In anticipation of the so-called Keynesian rebellion of the late 1930s and 1940s, the two most important parts of economic theory were characteristically labeled “monetary theory” and “price theory.” At present, the equivalent dichotomy is stuck among “macroeconomics” and “microeconomics.” The inspiring force for the change came as of the macro side with modern macroeconomics being far additional overt than old-fashioned monetary theory about variations in income and employment (in addition to the price level). In contrast, no rebellion separates today’s microeconomics from old-fashioned cost theory; one evolved from the other as expected and without important controversy.
The power of microeconomics comes from the ease of its underlying structure and its close stroke with the real world. In a nutshell, microeconomics has to do among supply and demand and with the means they interact in various markets. Microeconomic analysis moves without problems and painlessly from one topic to another and lies at the center of most of the recognized subfields of economics. Labor economics, for instance, is built largely on the analysis of the supply and demand for labor of many types. The field of industrial organization handles the different mechanisms (monopoly, cartels and different types of aggressive behavior) by which goods and services are sold. International economics worries about the demand and supply of individual traded commodities, in addition to of a country’s exports and imports taken as an entire and the consequent demand for and supply of foreign exchange. Agricultural economics deals with the demand and supply of agricultural products of farmland, farm labor, and the other factors of manufacture involved in agriculture.

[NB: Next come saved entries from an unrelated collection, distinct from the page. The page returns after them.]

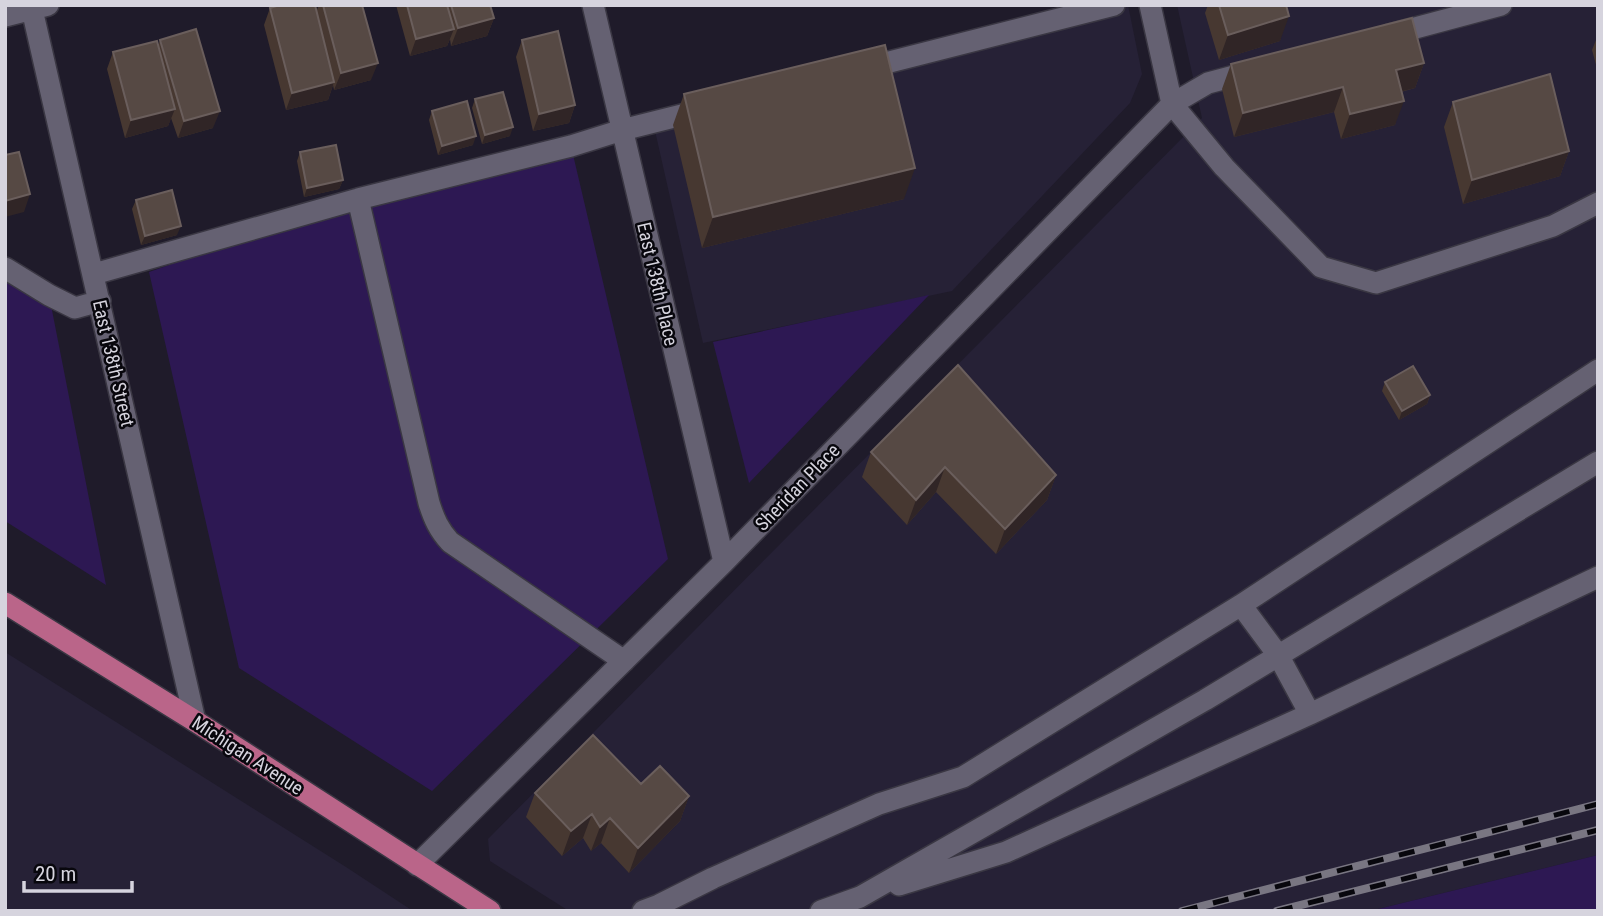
<svg xmlns="http://www.w3.org/2000/svg" width="1603" height="916" viewBox="0 0 1603 916" font-family="'Roboto Condensed',sans-serif">
	<rect width="100%" height="100%" fill="#1f1b2a"/>
	<path fill="#262136" d="M1114 5H1128L1142 74 1130 103 952 291 703 343 653 122Z
		M1177 5H1598V855L1370 911H569L490 861 488 839 1202 118Z
		M5 652 346 867 413 911H5Z"/>
	<path fill="#2d1853" d="M571 146 668 559 432 791 239 668 149 272 358 199Z
		M5 268 49 295 106 585 5 521Z
		M929 295 749 483 713 342Z
		M1598 855V911H1370Z"/>
	<g fill="none" stroke-linecap="round" stroke-linejoin="round">
		<defs>
			<path id="minor" d="M31 5 195 721
				M593 5 724 562
				M1150 5 1172 104 1224 167 1321 267 1376 283 1553 226 1598 203
				M5 16 48 5
				M1389 35 1501 5
				M862 69 1114 5
				M358 199 429 503C434 519 439 530 450 542L624 661
				M5 268 49 295 75 308 100 301
				M94 274 358 199 571 146 622 130 702 110
				M1241 605 1278 655 1310 714 1598 577
				M417 865 724 562 1172 104 1208 83 1253 71
				M899 885 1006 852 1310 714
				M643 911 659 905 713 878 879 804 963 777 1241 605 1598 370
				M821 911 860 897 1205 700 1598 462"/>
			<path id="major" d="M5 603 195 721 490 911"/>
		</defs>
		<use href="#minor" stroke="#3a3743" stroke-width="24"/>
		<use href="#major" stroke="#3a3743" stroke-width="24"/>
		<use href="#minor" stroke="#656172" stroke-width="21"/>
		<use href="#major" stroke="#ba6589" stroke-width="21"/>
		<defs>
			<path id="rail" d="M1182 911 1598 804
				M1277 911 1598 830"/>
		</defs>
		<use href="#rail" stroke="#797682" stroke-width="8"/>
		<use href="#rail" stroke="#08070d" stroke-width="5" stroke-dasharray="16" stroke-linecap="butt"/>
	</g>
	<path fill="#473831" d="M319 5H362L371 80 334 90 333 85 328 100 286 110 264 25 270 8 316 12Z
		M396 5H490L494 18 487 36 451 46 450 39 447 46 410 56Z
		M1208 5H1286L1280 41 1219 60 1205 13Z
		M1598 35V72L1592 50Z
		M160 40 213 128 178 138 171 118 168 126 125 138 107 69 113 52 158 46Z
		M522 40 575 105 569 123 533 131 516 57Z
		M1424 63 1415 88 1401 92 1395 125 1341 139 1334 112 1234 137 1222 89 1231 64Z
		M684 94 904 199 702 248 673 125Z
		M475 99 510 136 482 144 472 108Z
		M1453 102 1569 151 1560 176 1463 204 1444 127Z
		M432 111 473 145 438 155 429 120Z
		M300 152 343 180 339 189 304 197 297 161Z
		M136 200 177 235 141 245 132 209Z
		M1385 382 1430 395 1427 404 1399 420 1382 391Z
		M871 452 1056 475 1047 500 996 554 936 492 907 525 862 477Z
		M641 784 689 796 680 821 629 873 601 843 591 851 583 838 562 856 526 817 535 793Z"/>
	<path fill="#302526" d="M1289 16 1280 41 1219 60 1228 35Z
		M494 18 487 36 451 46 458 28Z
		M454 29 447 46 410 56 416 39Z
		M378 63 371 80 334 90 341 73Z
		M1424 63 1415 88 1387 95 1396 70Z
		M334 82 328 100 286 110 292 93Z
		M1343 87 1334 112 1234 137 1243 113Z
		M1404 101 1395 125 1341 139 1350 114Z
		M575 105 569 123 533 131 539 114Z
		M175 109 168 126 125 138 131 120Z
		M220 111 213 128 178 138 184 121Z
		M513 127 510 136 482 144 485 135Z
		M476 136 473 145 438 155 442 146Z
		M1569 151 1560 176 1463 204 1472 180Z
		M915 168 904 199 702 248 713 217Z
		M343 180 339 189 304 197 307 188Z
		M30 194 24 212 5 217V201Z
		M181 226 177 235 141 245 145 236Z
		M1430 395 1427 404 1399 420 1402 411Z
		M945 467 936 492 907 525 916 500Z
		M1056 475 1047 500 996 554 1005 529Z
		M689 796 680 821 629 873 638 848Z
		M592 814 583 838 562 856 571 831Z
		M610 818 601 843 591 851 600 827Z"/>
	<path fill="#564944" stroke="#6a5e5c" stroke-width="2" d="M280 5H315L334 82 292 93 270 8Z
		M323 5H362L378 63 341 73Z
		M407 5H447L454 29 416 39Z
		M451 5H490L494 18 458 28Z
		M1219 5H1286L1289 16 1228 35Z
		M1412 18 1424 63 1396 70 1404 101 1350 114 1343 87 1243 113 1231 64Z
		M196 29 220 111 184 121 160 40Z
		M558 31 575 105 539 114 522 40Z
		M157 41 175 109 131 120 113 52Z
		M885 45 915 168 713 217 684 94Z
		M1550 74 1569 151 1472 180 1453 102Z
		M503 92 513 127 485 135 475 99Z
		M467 101 476 136 442 146 432 111Z
		M336 145 343 180 307 188 300 152Z
		M19 152 30 194 5 201V155Z
		M172 190 181 226 145 236 136 200Z
		M958 365 1056 475 1005 529 945 467 916 500 871 452Z
		M1413 366 1430 395 1402 411 1385 382Z
		M593 735 641 784 660 766 689 796 638 848 610 818 600 827 592 814 571 831 535 793Z"/>
	<g text-anchor="middle" stroke-width="5" stroke-linejoin="round" paint-order="stroke">
		<g font-size="19" fill="#d6d4de" stroke="#08070d">
			<text transform="translate(658 284) rotate(77)" y="7">East 138th Place</text>
			<text transform="translate(114 363) rotate(77)" y="7">East 138th Street</text>
			<text transform="translate(797 487) rotate(-46)" y="7">Sheridan Place</text>
			<text transform="translate(248 755) rotate(33)" y="7">Michigan Avenue</text>
		</g>
	</g>
	<rect width="1603" height="916" fill="none" stroke="#d6d4de" stroke-width="14"/>
	<path d="M24 881v10h108v-10" fill="none" stroke="#d6d4de" stroke-width="3.5"/>
	<text x="35" y="881" font-size="21" fill="#d6d4de" stroke="#08070d" stroke-width="5" paint-order="stroke">20 m</text>
</svg>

Public finance (see public choice) seems at how the government enters the prospect. Conventionally, its focus was on taxes, which repeatedly introduce “wedges” (differences among the price the buyer pays and the price the seller receives) and cause incompetence. More recently, public finance has reached into the expenditure side in addition, attempting to examine (and sometimes actually to measure) the costs and benefits of a variety of government outlays and programs.
Functional welfare economics is the fruition of microeconomics. It handles the costs and benefits of presently about anything—government projects, taxes on commodities, taxes on factors of production (payroll taxes, corporation income taxes), agricultural programs (similar to price supports and acreage controls), tariffs on imports, various forms of industrial organization (like monopoly and oligopoly), foreign exchange controls and various aspects of labor market behavior (similar to minimum wages, the monopoly power of labor unions and so on).

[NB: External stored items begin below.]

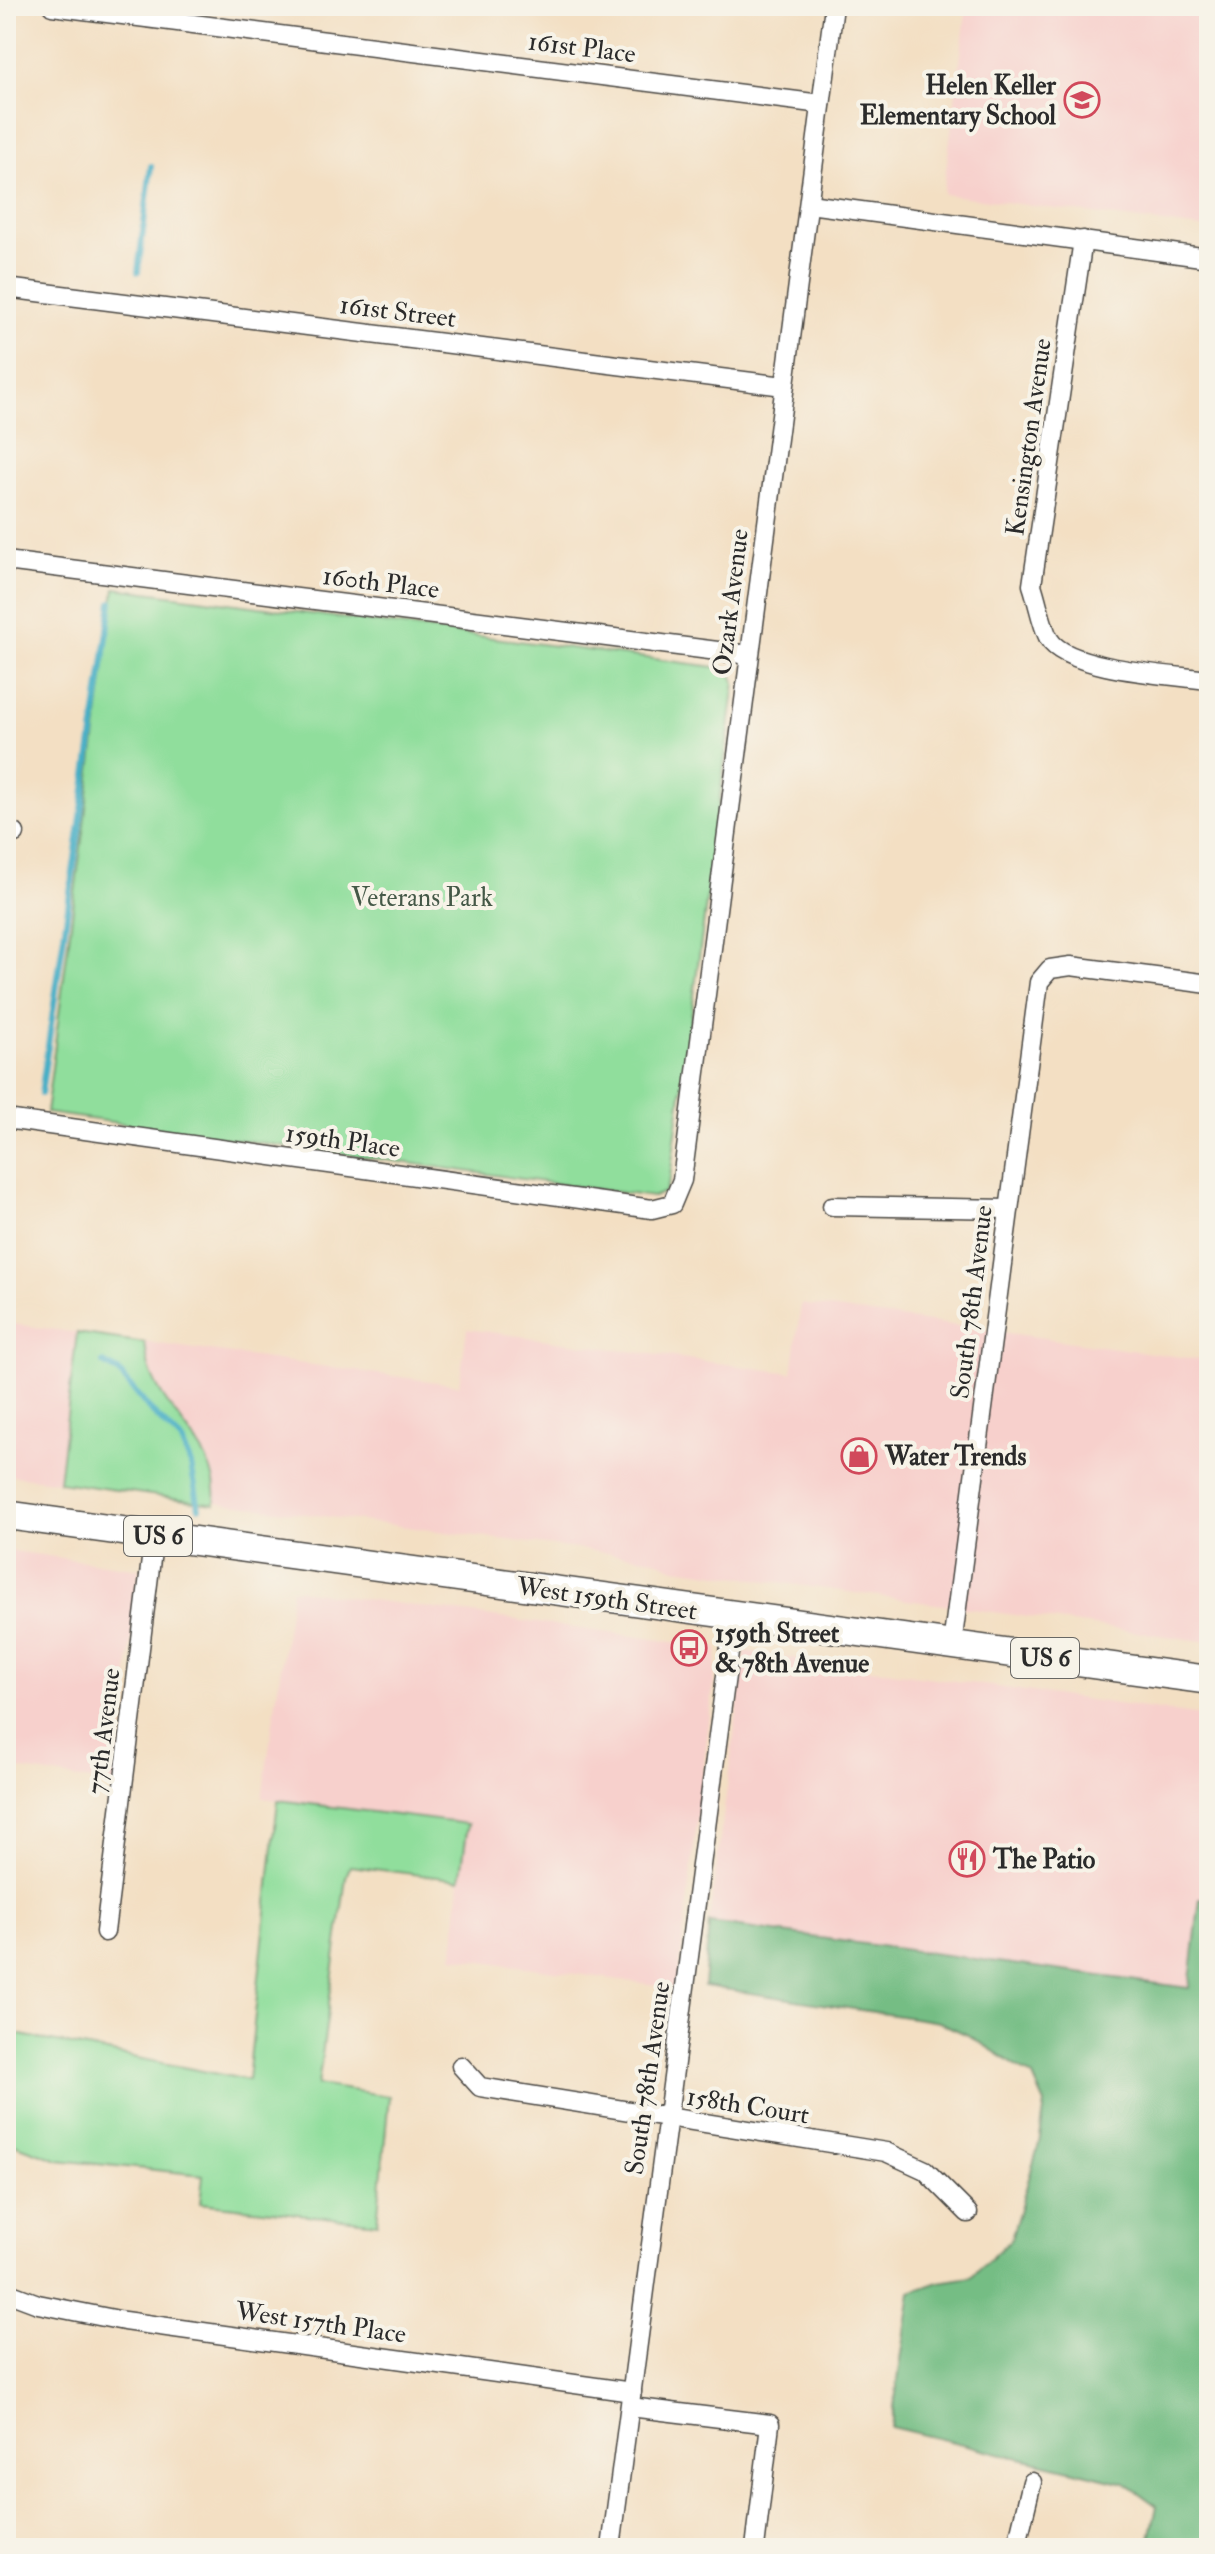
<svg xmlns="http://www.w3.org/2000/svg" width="1215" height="2554" viewBox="0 0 1215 2554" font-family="'IM FELL Double Pica',serif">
<rect width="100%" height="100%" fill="#f7f3e8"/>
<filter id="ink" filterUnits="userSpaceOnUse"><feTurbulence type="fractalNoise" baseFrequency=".0125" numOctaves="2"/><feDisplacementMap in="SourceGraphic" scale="16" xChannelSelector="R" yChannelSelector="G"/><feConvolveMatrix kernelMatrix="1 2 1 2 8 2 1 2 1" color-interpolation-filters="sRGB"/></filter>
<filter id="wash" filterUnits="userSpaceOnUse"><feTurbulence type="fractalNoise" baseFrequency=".006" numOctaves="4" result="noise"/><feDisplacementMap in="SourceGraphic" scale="32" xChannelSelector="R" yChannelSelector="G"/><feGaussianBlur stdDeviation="1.8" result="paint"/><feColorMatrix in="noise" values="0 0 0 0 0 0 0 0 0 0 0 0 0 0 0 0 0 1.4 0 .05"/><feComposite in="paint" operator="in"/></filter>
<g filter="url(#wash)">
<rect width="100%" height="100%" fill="#f3dfc3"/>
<g fill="#f7d0cc">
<path d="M967,6H1209V229L943,194Z"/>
<path d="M801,1304L1209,1361V1642L675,1568L654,1559L6,1475V1323L459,1385L467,1329L792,1373Z"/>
<path d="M6,1550L139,1569L116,1785L6,1767Z"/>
<path d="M292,1589L718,1648L677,1988L453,1957L460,1880L468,1824L262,1798Z"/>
<path d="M745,1651L1209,1717V1899L1200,1898L1189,1989L709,1923Z"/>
</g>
<g fill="#90de9c" stroke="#5e8464" stroke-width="2">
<path d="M115,588L730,669L735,682L670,1178L665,1192L653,1197L46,1113Z"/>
<path d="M77,1333L145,1343C146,1351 147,1360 149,1367C164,1417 221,1448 215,1504L59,1482Z"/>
<path d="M278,1800L468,1824L460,1880L350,1866L346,1877L318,2085L389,2096L377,2223L200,2203L203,2175L58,2160L6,2141V2032L248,2080Z"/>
</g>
<path fill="#74bd84" stroke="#507458" stroke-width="2" d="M1200,1898L1209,1899V2548H1148L1157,2506L1125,2483L891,2427L911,2292L939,2282L971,2277L1011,2239L1039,2144L1045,2104L1033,2077L970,2036L939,2022L704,1986L709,1923L1189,1988Z"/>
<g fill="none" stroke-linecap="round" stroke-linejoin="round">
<g stroke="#47afc6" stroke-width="6">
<path d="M138,272L151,166"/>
<path d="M41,1094L112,602"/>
<path d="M103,1363L118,1371L149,1409L182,1441L191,1465L199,1508"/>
</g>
</g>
</g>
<g filter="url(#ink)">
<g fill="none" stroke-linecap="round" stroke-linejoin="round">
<defs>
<g id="street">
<path d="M52,6L821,104"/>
<path d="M809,204L1209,258"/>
<path d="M1083,240L1032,585C1038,602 1041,624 1049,639C1067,670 1174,675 1209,680"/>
<path d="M6,288L784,386"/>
<path d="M6,561L749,655"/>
<path d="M6,831L15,833"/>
<path d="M6,1119L652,1209L672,1204L682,1180L834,6"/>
<path d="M832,1206L1009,1209"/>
<path d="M952,1645L1039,982L1050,969L1071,966L1209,984"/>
<path d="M105,1932L154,1535"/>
<path d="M461,2066L480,2087L886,2152L925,2170L968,2213"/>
<path d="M6,2292L38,2304L124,2321L632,2392"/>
<path d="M630,2407L770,2424L755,2548"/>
<path d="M611,2548L734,1615"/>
<path d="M1016,2548L1032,2482"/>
</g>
<path id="primary" d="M6,1515L1209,1680"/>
</defs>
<use href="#street" stroke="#494642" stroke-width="21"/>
<use href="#primary" stroke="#494642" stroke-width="31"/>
<use href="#street" stroke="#fff" stroke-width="18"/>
<use href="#primary" stroke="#fff" stroke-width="28"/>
</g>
</g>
<defs>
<symbol id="school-ring" viewBox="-11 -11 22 22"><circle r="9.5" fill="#f7f3e8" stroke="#d1495b" stroke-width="1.5"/><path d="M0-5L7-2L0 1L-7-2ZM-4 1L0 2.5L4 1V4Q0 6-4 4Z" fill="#d1495b"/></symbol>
<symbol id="shop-ring" viewBox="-11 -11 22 22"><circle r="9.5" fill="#f7f3e8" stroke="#d1495b" stroke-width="1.5"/><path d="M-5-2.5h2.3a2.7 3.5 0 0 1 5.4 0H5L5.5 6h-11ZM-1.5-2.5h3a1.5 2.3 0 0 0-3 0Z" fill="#d1495b"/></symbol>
<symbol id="bus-ring" viewBox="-11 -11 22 22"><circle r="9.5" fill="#f7f3e8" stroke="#d1495b" stroke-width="1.5"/><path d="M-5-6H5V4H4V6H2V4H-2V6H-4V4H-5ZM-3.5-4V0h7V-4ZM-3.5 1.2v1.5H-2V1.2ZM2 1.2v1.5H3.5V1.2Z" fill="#d1495b"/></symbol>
<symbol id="restaurant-ring" viewBox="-11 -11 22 22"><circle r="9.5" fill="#f7f3e8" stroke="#d1495b" stroke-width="1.5"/><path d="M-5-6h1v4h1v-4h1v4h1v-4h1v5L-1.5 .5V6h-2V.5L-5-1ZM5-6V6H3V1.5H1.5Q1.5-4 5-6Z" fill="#d1495b"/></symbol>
</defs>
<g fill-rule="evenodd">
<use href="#school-ring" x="1062" y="80" width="40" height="40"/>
<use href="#shop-ring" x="839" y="1436" width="40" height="40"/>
<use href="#bus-ring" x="669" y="1628" width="40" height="40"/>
<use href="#restaurant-ring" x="947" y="1839" width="40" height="40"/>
</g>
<g text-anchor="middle" stroke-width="8" stroke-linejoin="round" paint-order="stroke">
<g fill="#f7f3e8" stroke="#686764" stroke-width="2">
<rect x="124" y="1516" width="68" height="40" rx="6"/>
<rect x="1011" y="1638" width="68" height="40" rx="6"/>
</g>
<g font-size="24" font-weight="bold" fill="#2b2b2b">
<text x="158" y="1544">US 6</text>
<text x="1045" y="1666">US 6</text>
</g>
<g font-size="26" fill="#2b2b2b" stroke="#f7f3e8">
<text transform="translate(582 47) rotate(7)" y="9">161st Place</text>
<text transform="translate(398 311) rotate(7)" y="9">161st Street</text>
<text transform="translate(1028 437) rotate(-82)" y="9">Kensington Avenue</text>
<text transform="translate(381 582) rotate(7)" y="9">160th Place</text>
<text transform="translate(730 602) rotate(-83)" y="9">Ozark Avenue</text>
<text transform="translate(343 1140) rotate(8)" y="9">159th Place</text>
<text transform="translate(971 1302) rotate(-83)" y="9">South 78th Avenue</text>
<text transform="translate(607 1598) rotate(8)" y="9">West 159th Street</text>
<text transform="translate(103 1731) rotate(-83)" y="9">77th Avenue</text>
<text transform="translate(647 2078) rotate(-82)" y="9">South 78th Avenue</text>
<text transform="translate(748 2105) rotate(9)" y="9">158th Court</text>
<text transform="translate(321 2322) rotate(8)" y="9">West 157th Place</text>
</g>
<g font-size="26" font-weight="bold" fill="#2b2b2b" stroke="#f7f3e8" text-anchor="start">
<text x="1056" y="94" text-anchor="end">Helen Keller<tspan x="1056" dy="30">Elementary School</tspan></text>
<text x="885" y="1465">Water Trends</text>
<text x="715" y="1642">159th Street<tspan x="715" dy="30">&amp; 78th Avenue</tspan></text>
<text x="993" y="1868">The Patio</text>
</g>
<g font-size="26" fill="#445847" stroke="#f7f3e8">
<text x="422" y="906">Veterans Park</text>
</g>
</g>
<rect width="1215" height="2554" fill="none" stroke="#f7f3e8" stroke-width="32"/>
</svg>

It is hard to envisage a basic course in microeconomics failing to comprise numerous cases and illustrations drawn from all of the fields listed above. This is since microeconomics is so basic. It represents the trunk of the tree from which all the listed subfields have branched.
At the root of the whole thing is supply and demand. It is not at all fantastic to think of these as essentially human characteristics. If human beings are not going to be completely self-sufficient, they will end up producing convinced things that they trade in order to fulfill their demands for other things. The specialty of production and the institutions of trade, commerce and markets long antedated the science of economics. Certainly, one can fairly say that from the very outset the science of economics involved the study of the market forms that arose quite logically (and without any help from economists) out of human behavior. People specialize in what they think they can do most excellent or more existentially, in what heredity, environment, fate and their own volition have brought them to do. They trade their services or the products of their occupation for those produced by others. Markets evolve to organize this sort of trading, and money evolves to act as a generalized unit of account and to make barter redundant.